-- Opening Marker --

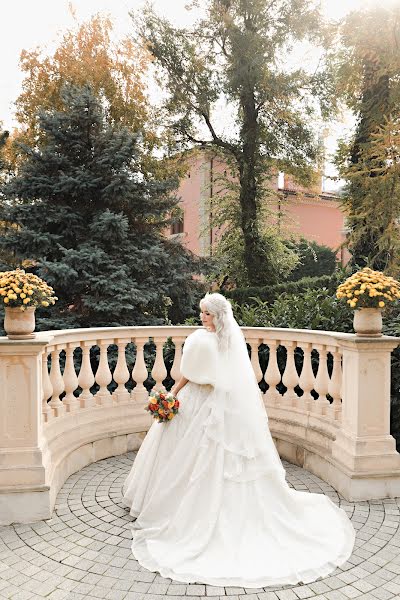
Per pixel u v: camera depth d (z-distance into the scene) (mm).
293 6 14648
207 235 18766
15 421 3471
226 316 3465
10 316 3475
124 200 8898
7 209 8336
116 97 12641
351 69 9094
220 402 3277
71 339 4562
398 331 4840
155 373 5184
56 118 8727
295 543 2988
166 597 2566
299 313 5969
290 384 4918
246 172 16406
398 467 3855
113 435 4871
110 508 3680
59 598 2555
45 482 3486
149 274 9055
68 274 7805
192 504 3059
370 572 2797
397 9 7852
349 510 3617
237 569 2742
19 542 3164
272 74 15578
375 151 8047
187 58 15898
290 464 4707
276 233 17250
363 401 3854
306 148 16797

-- Closing Marker --

## Exercise directions
Write out again only the lines from the one with "295 543 2988" through the last line of the records above. Keep every word as it stands.

## Reply to the task
295 543 2988
166 597 2566
299 313 5969
290 384 4918
246 172 16406
398 467 3855
113 435 4871
110 508 3680
59 598 2555
45 482 3486
149 274 9055
68 274 7805
192 504 3059
370 572 2797
397 9 7852
349 510 3617
237 569 2742
19 542 3164
272 74 15578
375 151 8047
187 58 15898
290 464 4707
276 233 17250
363 401 3854
306 148 16797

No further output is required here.